Work to be completed
Please extend the cart abandonment article below, continuing from its final line.

Provided passage

Set realistic improvement targets

  • Good performance: 65% or lower for most SMBs
  • Excellent performance: 55% or lower
  • Industry leaders: 45-50% in low-consideration categories

Monitor monthly patterns

Track abandonment rates monthly to identify:

  • Seasonal variations (holidays, back-to-school)
  • Pay-period patterns (higher abandonment mid-month)
  • Marketing campaign impacts
  • Site performance correlations

Frequently asked questions

What is a “good” cart abandonment rate?

While 70.19% is the global average, “good” depends on your industry and customer type. Rates below 65% are generally considered good, while anything under 55% is excellent. Essential goods and repeat-purchase categories typically see lower rates than luxury or high-consideration items.

How often should I measure cart abandonment?

Monitor abandonment rates weekly for trends, but make decisions based on monthly data to account for natural fluctuations. Quarterly deep-dives should examine abandonment by traffic source, device, and customer segment.

Does buy-now-pay-later reduce abandonment?

Yes, offering BNPL options can reduce abandonment, particularly for purchases over $100. However, the 10% of shoppers who cite “not enough payment methods” as their abandonment reason suggests the impact varies by audience and product category.

Are email reminders counted as “recovered” abandonment?

Cart recovery emails typically convert 5-15% of abandoned carts, but these are counted as separate conversions, not reductions in the abandonment rate. The abandonment rate measures initial checkout completion, while recovery measures subsequent re-engagement success.

How many online shopping carts are abandoned worldwide?

With global ecommerce sales exceeding $5 trillion annually and a 70.19% abandonment rate, approximately $3.5 trillion worth of merchandise is added to carts but never purchased each year. However, not all of this represents lost sales, as 43% of users are “just browsing.”

What device has the highest abandonment rate?

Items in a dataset
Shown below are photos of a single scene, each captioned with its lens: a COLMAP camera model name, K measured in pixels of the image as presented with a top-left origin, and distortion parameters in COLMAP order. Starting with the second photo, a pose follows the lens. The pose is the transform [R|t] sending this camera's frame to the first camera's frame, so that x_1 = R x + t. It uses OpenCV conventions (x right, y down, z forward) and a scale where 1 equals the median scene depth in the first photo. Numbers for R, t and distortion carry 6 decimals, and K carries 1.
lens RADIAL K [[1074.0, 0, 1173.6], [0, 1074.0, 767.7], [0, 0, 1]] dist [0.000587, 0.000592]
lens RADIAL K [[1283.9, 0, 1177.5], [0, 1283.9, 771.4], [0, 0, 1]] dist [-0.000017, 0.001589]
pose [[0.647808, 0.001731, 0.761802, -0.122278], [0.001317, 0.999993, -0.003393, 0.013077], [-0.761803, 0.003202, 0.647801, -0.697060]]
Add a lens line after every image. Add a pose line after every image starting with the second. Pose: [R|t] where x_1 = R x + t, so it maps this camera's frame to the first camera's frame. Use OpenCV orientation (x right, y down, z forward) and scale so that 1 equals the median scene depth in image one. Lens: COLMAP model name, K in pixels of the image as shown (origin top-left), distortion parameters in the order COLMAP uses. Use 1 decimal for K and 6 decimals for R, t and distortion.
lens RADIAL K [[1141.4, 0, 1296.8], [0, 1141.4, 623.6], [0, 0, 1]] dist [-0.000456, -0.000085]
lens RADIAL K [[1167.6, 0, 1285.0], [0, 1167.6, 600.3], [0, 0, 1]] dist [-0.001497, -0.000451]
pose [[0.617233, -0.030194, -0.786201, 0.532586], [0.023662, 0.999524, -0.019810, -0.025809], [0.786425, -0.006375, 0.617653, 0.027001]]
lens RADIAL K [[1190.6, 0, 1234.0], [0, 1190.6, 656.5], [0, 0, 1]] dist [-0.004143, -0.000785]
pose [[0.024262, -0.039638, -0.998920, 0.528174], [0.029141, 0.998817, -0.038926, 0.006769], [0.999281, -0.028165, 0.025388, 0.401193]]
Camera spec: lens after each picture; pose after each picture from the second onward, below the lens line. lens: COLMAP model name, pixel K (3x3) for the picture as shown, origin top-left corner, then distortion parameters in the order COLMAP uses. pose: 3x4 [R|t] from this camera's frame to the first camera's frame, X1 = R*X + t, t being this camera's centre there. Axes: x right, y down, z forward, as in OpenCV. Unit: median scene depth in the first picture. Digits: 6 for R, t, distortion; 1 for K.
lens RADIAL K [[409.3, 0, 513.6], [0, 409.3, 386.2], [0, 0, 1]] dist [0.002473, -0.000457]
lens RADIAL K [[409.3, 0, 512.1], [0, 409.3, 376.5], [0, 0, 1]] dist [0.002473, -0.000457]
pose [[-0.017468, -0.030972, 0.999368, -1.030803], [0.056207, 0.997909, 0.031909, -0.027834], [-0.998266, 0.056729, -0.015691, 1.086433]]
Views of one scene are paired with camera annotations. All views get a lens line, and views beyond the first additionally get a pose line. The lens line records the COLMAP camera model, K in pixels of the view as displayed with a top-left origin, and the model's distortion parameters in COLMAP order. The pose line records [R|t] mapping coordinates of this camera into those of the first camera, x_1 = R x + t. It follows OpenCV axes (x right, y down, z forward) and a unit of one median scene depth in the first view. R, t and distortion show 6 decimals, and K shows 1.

Result for this exercise
Tablet devices show the highest abandonment rates at 80.74%, followed closely by mobile at 80.2%. Desktop maintains the lowest rate at 70-73%. However, tablets represent a much smaller portion of ecommerce traffic, making mobile abandonment the bigger concern for most retailers due to its volume and the challenges of smaller screens, slower loading, and more complex form entry on touch devices.

How is cart abandonment calculated?

Cart abandonment rate = (Number of completed transactions ÷ Number of shopping carts created) × 100. However, definitions vary: some tools count sessions vs. users, apply different timeout periods (30 minutes to 30 days), and handle returning visitors differently.

How much money is lost to cart abandonment each year?

Baymard Institute estimates that $260 billion in recoverable sales are lost annually in the US and EU markets alone due to poor checkout UX. Globally, the figure likely exceeds $500 billion, though not all abandoned carts represent genuine purchase intent.

What’s the trend over the last decade?

Cart abandonment rates have remained remarkably stable around 70% since 2010. Individual studies range from 55% to 84%, but the average has consistently hovered near 70% despite improvements in payment technology and checkout design.

Can better checkout UX lower abandonment?

Yes, significantly. Baymard’s research shows that addressing documented checkout usability issues can increase conversion rates by up to 35.26%. The average site has 39 potential improvement areas, from reducing form fields (23.48 average vs. 12-14 ideal) to improving trust signals and payment options.


Key takeaways

Understanding your cart abandonment rate is just the first step toward optimization. The research shows that significant improvements are possible through systematic checkout optimization.

Focus on the big wins first: Address the top abandonment reasons—extra costs (39%), slow delivery (21%), and security concerns (19%)—before tackling smaller issues.

Benchmark your checkout flow: Compare your form fields against the ideal 12-14 elements. The average site uses 23.48 elements, creating unnecessary friction.

Test systematically: With 39 documented improvement opportunities available to most sites, prioritize changes based on your specific abandonment data and user feedback.